Is a sequential or independent decision-support AI workflow more effective?

A team of East Coast researchers found the effectiveness of artificial intelligence (AI)-based decision support (DS) systems depends on how they are presented in a radiologist’s clinical workflow.

The study, published online Oct. 15 in the Journal of Digital Imaging, compared the clinical impact of an ultrasound AI-based DS system presented in two diagnostic workflows. The first, sequential, allowed the clinician to analyze the case unaided prior to receiving DS; the second, independent, presented the case and decision support simultaneously.

Despite a previous study showing that the DS platform improved both the sensitivity and specificity of lesion detection “DS’s practical efficacy and impact also need to be assessed when integrated into existing real-world clinical workflows,” wrote Lev Barinov, with Koios Medical Center in New York and colleagues.

A total of 500 ultrasound breast images were included in the study. Three radiologists reviewed the images using the two separate workflows. Accuracy differences were measured by area under the receiver operating curve (AUC) and inter-operator variability as measured by Kendall’s tau-b scale.

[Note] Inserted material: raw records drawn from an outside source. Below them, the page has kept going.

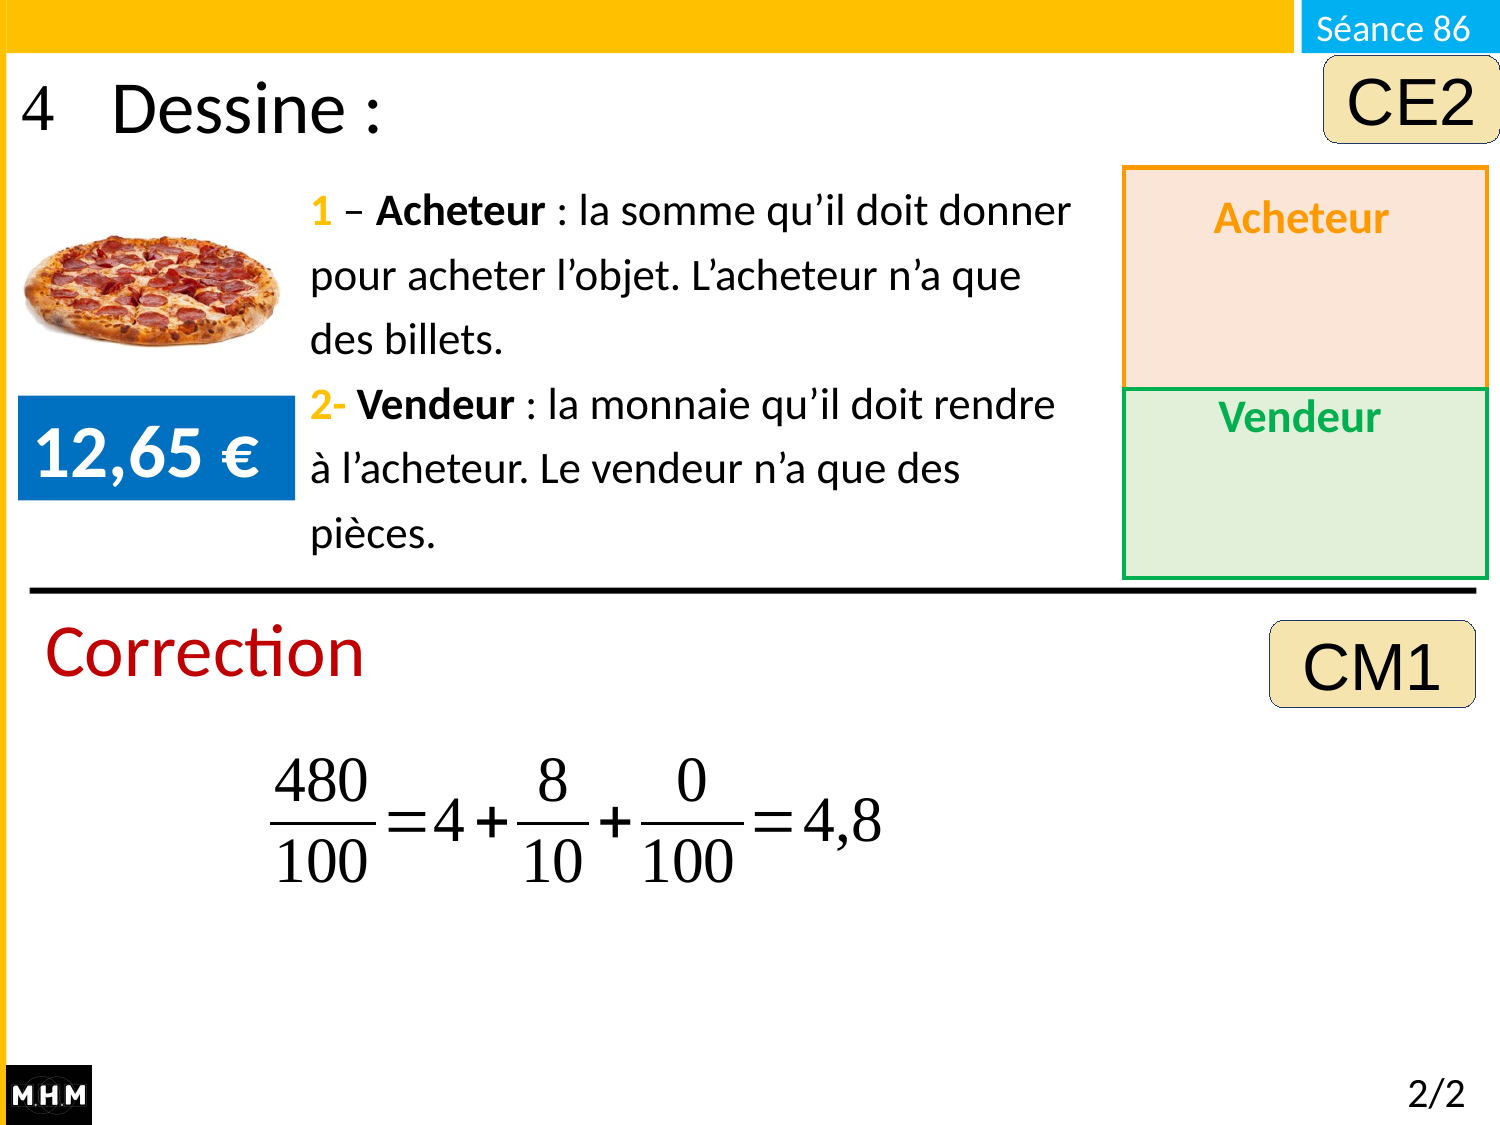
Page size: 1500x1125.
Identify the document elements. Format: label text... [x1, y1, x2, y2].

list 2/2 [1373, 1064, 1500, 1125]
text_box Vendeur [1203, 366, 1418, 451]
text_box 12,65 € [18, 395, 296, 501]
title Dessine : [96, 60, 1391, 160]
text_box Correction [30, 602, 407, 702]
text_box [1122, 165, 1489, 387]
text_box [1122, 387, 1489, 580]
picture [6, 1065, 92, 1125]
picture [16, 230, 283, 352]
text_box Acheteur [1198, 167, 1421, 252]
text_box CM1 [1269, 620, 1476, 708]
text_box CE2 [1323, 55, 1500, 144]
text_box 1 – Acheteur : la somme qu’il doit donner pour acheter l’objet. L’acheteur n’a que des billets. 2- Vendeur : la monnaie qu’il doit rendre à l’acheteur. Le vendeur n’a que des pièces. [295, 159, 1091, 568]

According to Barinov et al., a sequential study design suggests a “strong impact of confirmation bias,” they wrote. The deviation from the control is “significantly” smaller during the sequential reads compared to the independent method. Additionally, a supplemental, concurrent read decreased overall inter-operator variability, the group reported.

“Independent reads (concurrent reads) have shown dramatic shifts in reader performance and inter-operator variability as compared to either control reads or sequential reads,” the authors added.

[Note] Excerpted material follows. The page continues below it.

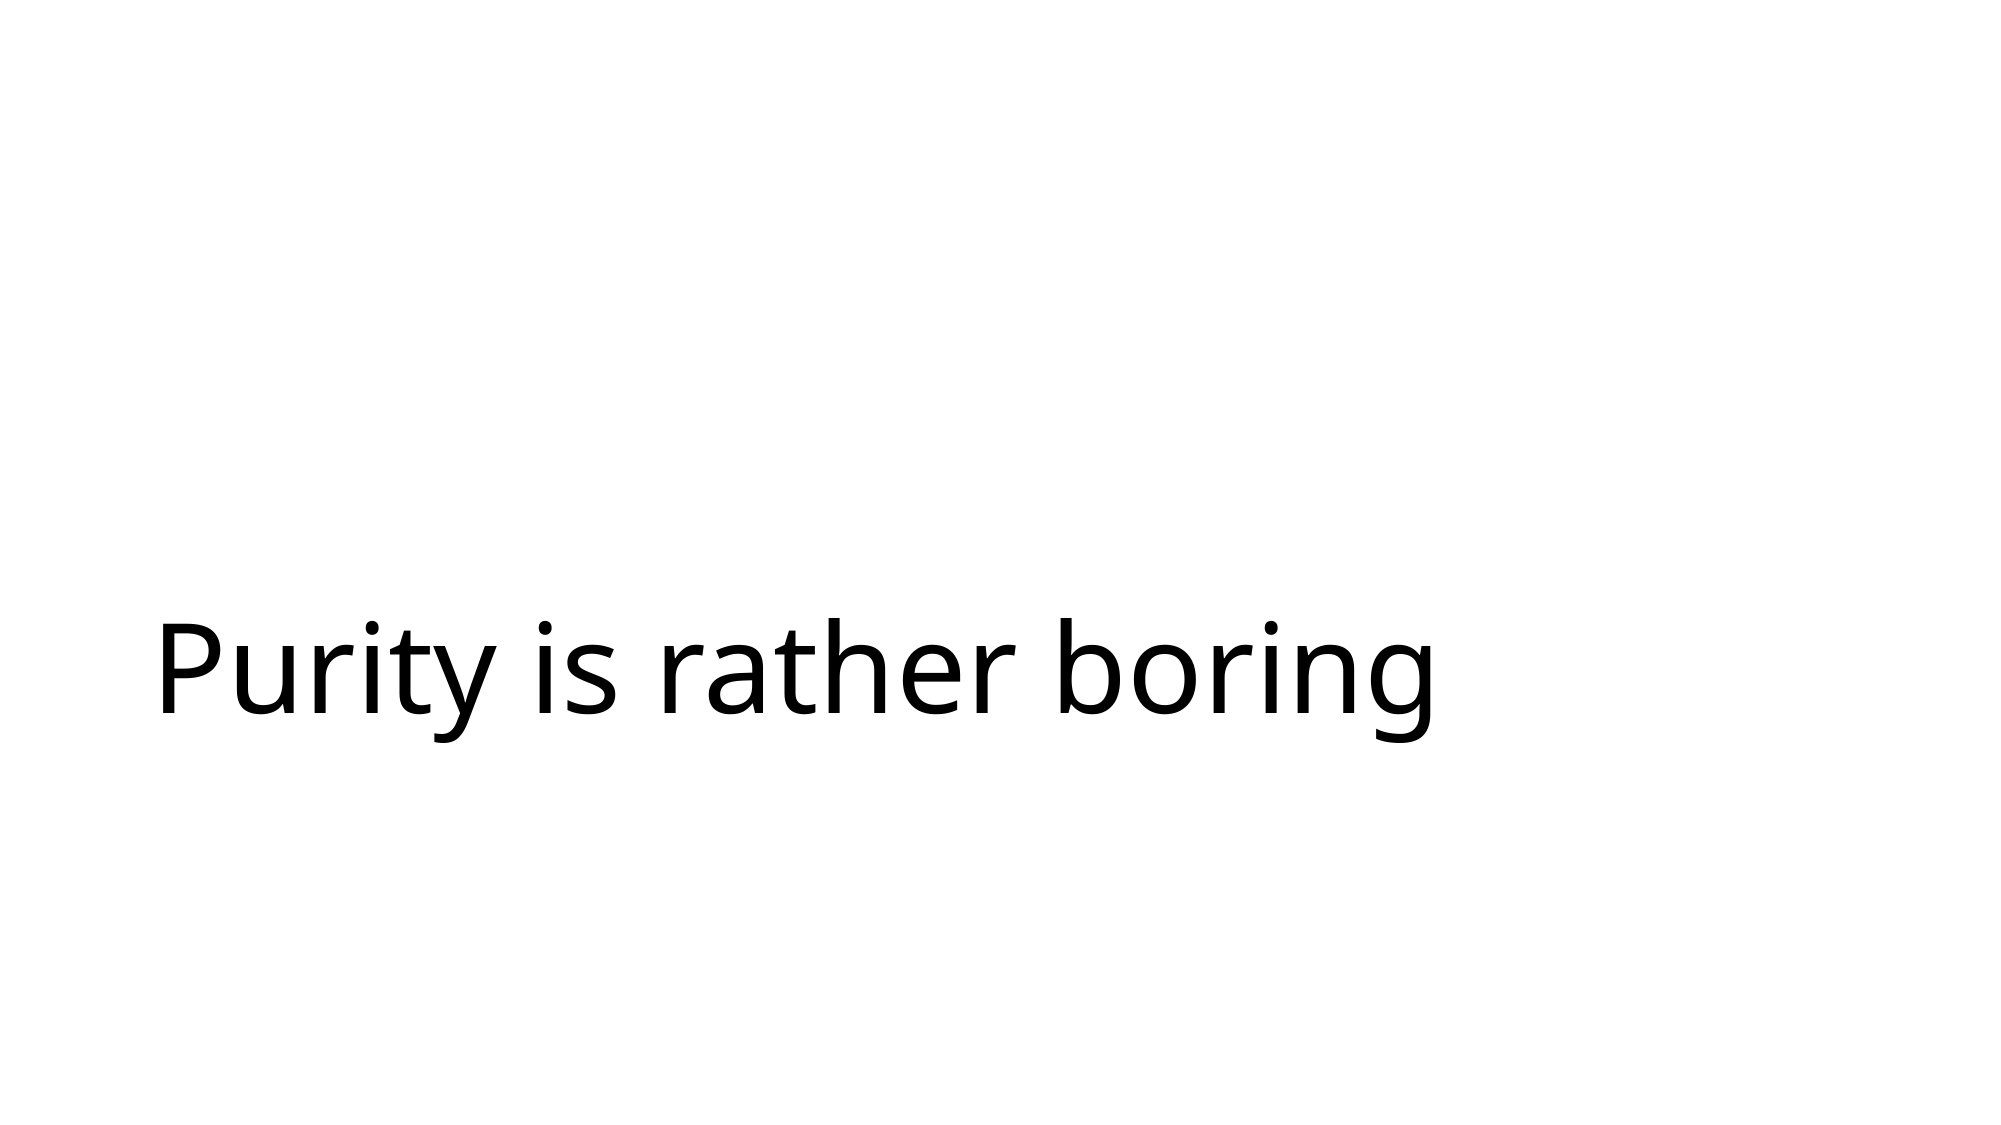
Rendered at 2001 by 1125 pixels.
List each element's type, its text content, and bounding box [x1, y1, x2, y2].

title Purity is rather boring [136, 280, 1862, 749]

Barinov and colleagues acknowledged several limitations to their study, including a limited number of images and readers which do not accurately represent the diversity of radiologists across a system. However, the researchers believe their study has a number of clinical applications.

“The evidence provided in this study can be used to impact both study design when demonstrating efficacy of new diagnostic decision support tools, as well as their implementation in practical environments,” Barinov et al. concluded.